Being relatively unknown and small player in the notebook market, Benq has craved a niche market for well designed, light full featured notebooks. My first notebook bought in 2005 was the Benq Joybook 7000. It was bought second hand in Sim Lim square for S$1,400. Back then, it is a good buy given its dedicated ATI Mobility Radeon 9700 graphics card with 64MB of RAM and 2.05kg weight (with 6 Cell battery).

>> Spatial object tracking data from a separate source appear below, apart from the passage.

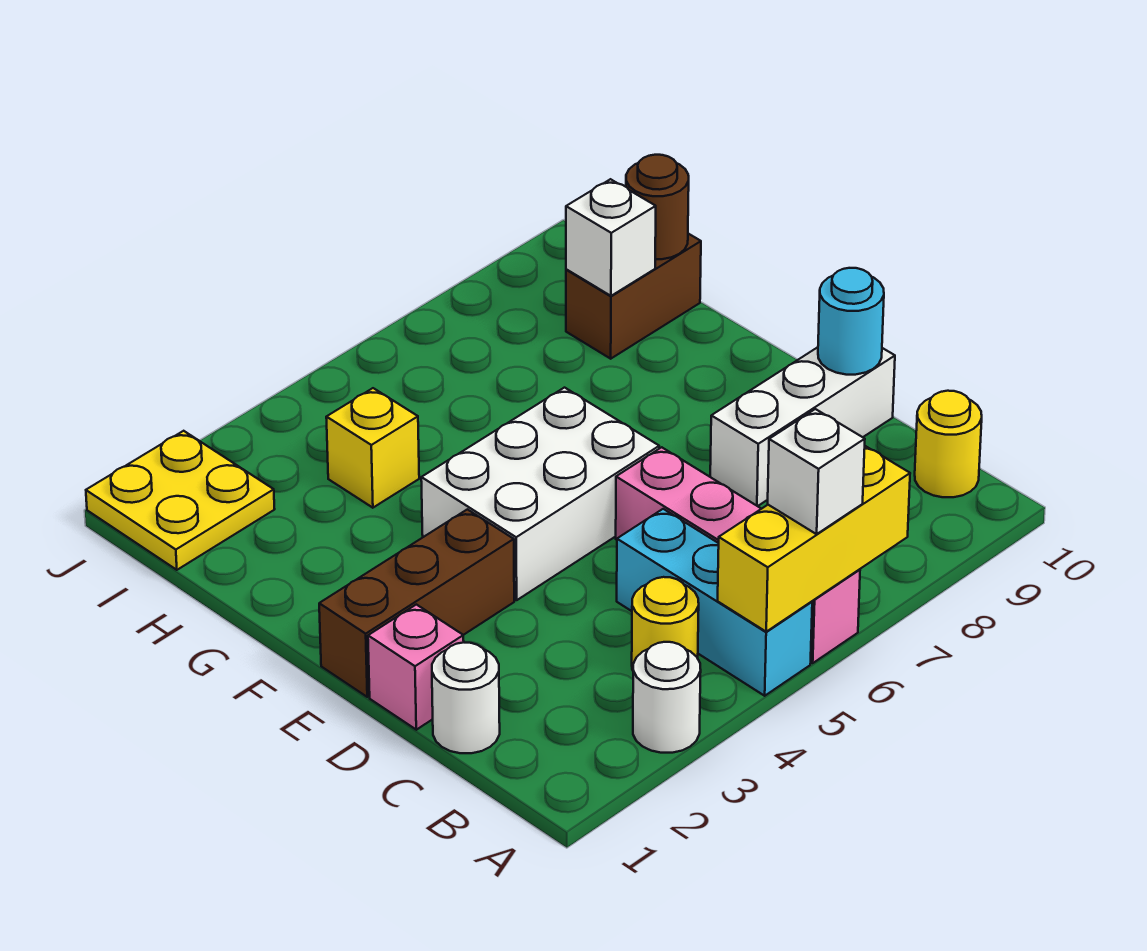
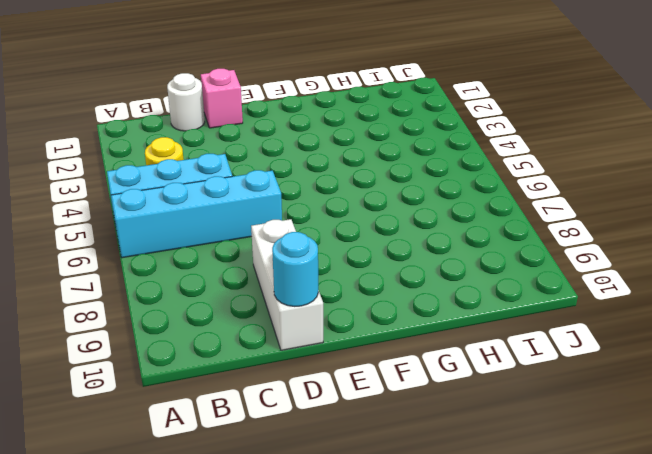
cyan brick A6:D6 level 1 -> pink brick A6:D6 level 1
none -> white round brick A3 level 1
none -> yellow round brick B10 level 1
none -> brown brick E1:E3 level 1

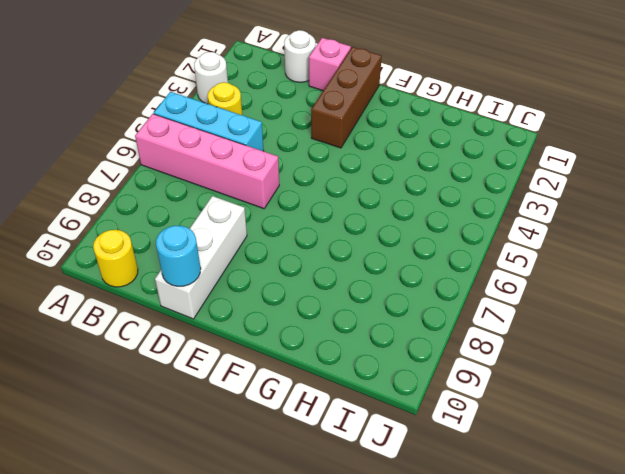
none -> white brick E4:F6 level 1
none -> yellow brick H4 level 1
none -> brown brick H9:H10 level 1

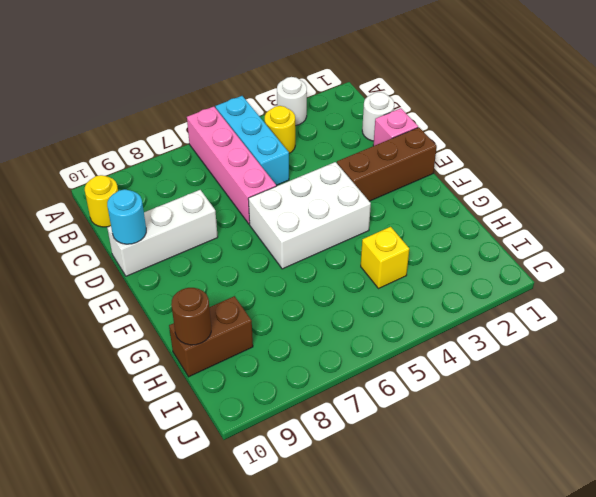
none -> yellow plate I1:J2 level 1
none -> yellow brick A5:A7 level 2
none -> white brick H9 level 2

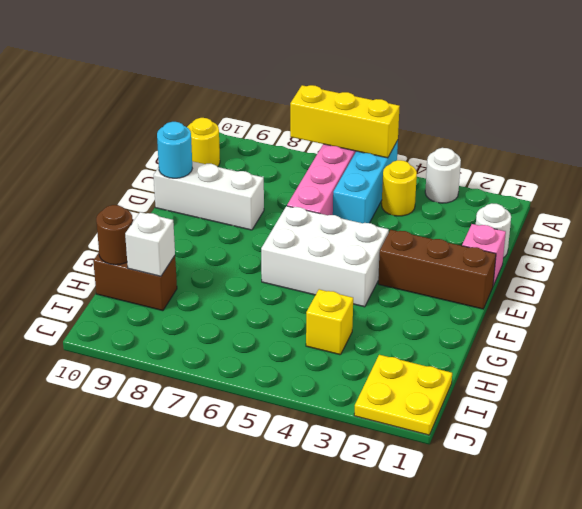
none -> white brick A6 level 3

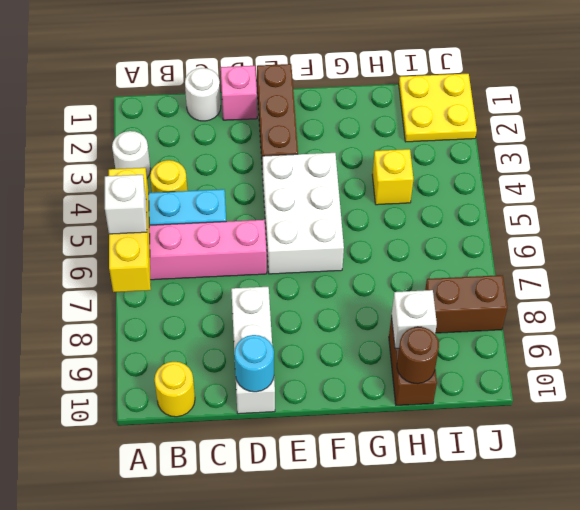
brown brick I8:J8 level 1 -> none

It is a widescreen 14" notebook powered by the then new, less power hungry Pentium M 715 (1.5Ghz 2MB L2 Cache). It uses the Intel 855PM chipset and upgraded to a 60GB hard disk. The memory is also upgraded to 512MB. A DVD+RW is built-into the notebook. For connectivity, it has a 56k modem, Intel 2200 b/g wireless, 10/100 Ethernet LAN port and Infrared. Ports include 4 x USB2.0 ports, 1 x PCMCIA slot, 1 x IEEE1394 (FireWire) port, 1 x RJ-45, 1 x RJ-11, VGA output, S-Video and 3-in-1 card reader (supports SD,MMC, Memory Stick). The model came with Windows XP Home edition.
The keyboard is full sized which makes typing pleasant but feels plastic. My notebook overheat at least for the second half of '05/ '06 until I changed to my current Dell notebook and bring the benq notebook to be repaired at its service center. Its service center is at Sembawang and the fastest way in is taxi. Public transport is lacking at the area. Despite its age, it is still capable of running normal office application and the occasional games like starcraft, warcraft III etc.
I have since passed it to my brother for his own usage and will always remembered as my first self-paid notebook and opens me to the world of portability.